Of course, today's plan is working out much like yesterday's, including for a couple of frustrating things I'll simply omit. Yesterday I had intended that also, but ended up diverted early due to a problem that developed, and then later I dealt with the wind having blow a closed vent off my trailer.
Yes, a closed vent. It's been really windy.
By afternoon my plans were shot so I diverted the plans and closed out 2016 by going to Confession. A good way to end the year really, and one which, I think, I'll mark as something to repeat in the future on the last day of the year, should that be a scheduling option. Then we went to Mass on the anticipatory Mass.

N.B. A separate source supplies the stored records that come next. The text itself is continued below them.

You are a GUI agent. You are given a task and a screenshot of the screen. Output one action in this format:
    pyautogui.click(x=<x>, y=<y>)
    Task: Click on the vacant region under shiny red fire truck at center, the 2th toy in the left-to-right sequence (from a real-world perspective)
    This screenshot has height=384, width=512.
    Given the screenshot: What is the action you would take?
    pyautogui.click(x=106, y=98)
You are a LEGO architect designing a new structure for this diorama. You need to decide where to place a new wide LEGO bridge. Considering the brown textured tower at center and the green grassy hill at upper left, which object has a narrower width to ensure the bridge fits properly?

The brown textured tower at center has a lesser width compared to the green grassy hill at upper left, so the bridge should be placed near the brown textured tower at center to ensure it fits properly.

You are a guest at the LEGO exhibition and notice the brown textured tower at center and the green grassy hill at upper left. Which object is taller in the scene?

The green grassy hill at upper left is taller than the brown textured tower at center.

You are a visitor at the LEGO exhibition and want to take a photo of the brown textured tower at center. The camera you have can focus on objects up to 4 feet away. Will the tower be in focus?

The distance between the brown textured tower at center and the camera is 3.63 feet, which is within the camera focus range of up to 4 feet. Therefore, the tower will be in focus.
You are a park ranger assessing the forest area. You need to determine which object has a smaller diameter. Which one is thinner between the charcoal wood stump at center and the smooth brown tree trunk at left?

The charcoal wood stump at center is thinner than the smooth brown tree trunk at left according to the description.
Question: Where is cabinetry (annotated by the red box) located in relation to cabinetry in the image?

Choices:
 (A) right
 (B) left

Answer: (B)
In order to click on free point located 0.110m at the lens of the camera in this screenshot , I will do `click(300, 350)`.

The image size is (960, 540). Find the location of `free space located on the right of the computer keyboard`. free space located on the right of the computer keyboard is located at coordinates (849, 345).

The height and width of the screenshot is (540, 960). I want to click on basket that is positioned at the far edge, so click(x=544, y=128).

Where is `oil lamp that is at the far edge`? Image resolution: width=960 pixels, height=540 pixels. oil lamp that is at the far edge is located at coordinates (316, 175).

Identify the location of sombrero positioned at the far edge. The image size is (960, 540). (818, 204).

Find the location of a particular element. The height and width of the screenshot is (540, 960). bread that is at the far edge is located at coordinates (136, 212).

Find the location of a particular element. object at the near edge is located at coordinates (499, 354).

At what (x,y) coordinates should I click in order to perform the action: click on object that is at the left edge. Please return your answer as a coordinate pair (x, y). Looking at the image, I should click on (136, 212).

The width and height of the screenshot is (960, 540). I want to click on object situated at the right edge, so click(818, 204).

This morning I was reluctant to wake up my spouse by digging into what I needed to get to head out early, and as a result I know have a mission I'm supposed to accomplish. Uff.
Anyhow, "where's the Rose Parade?"
My wife and kids watch it every year, although I'll note that my son, like me, trailed off in his interest in it over the years.
Well, as I read this morning "The Rose Parade has kept a 'Never on Sunday' tradition since 1893, the
first year since the beginning of the Tournament, that New Year’s Day
fell on a Sunday.
Good for them!
Sports on Sunday have been a tradition in the English speaking world back to Catholic England, so it's not really a new phenomenon. At that time, of course, it was all amateur. And it was one of the things, along with Christmas, that the Puritans banned during their period of crabby administration of England.
And if that doesn't tell you who should have one the war between the Parliament and the Crown. . . well the restoration of the monarchy didn't just bring back foppish costumes, doggone it.
Anyhow, I admire them still. Give people Sunday off. And American sports have become excessively overblown, so perhaps the Tournament of Roses can stand, on this one, not only as an example of the way things have been done, but could be done.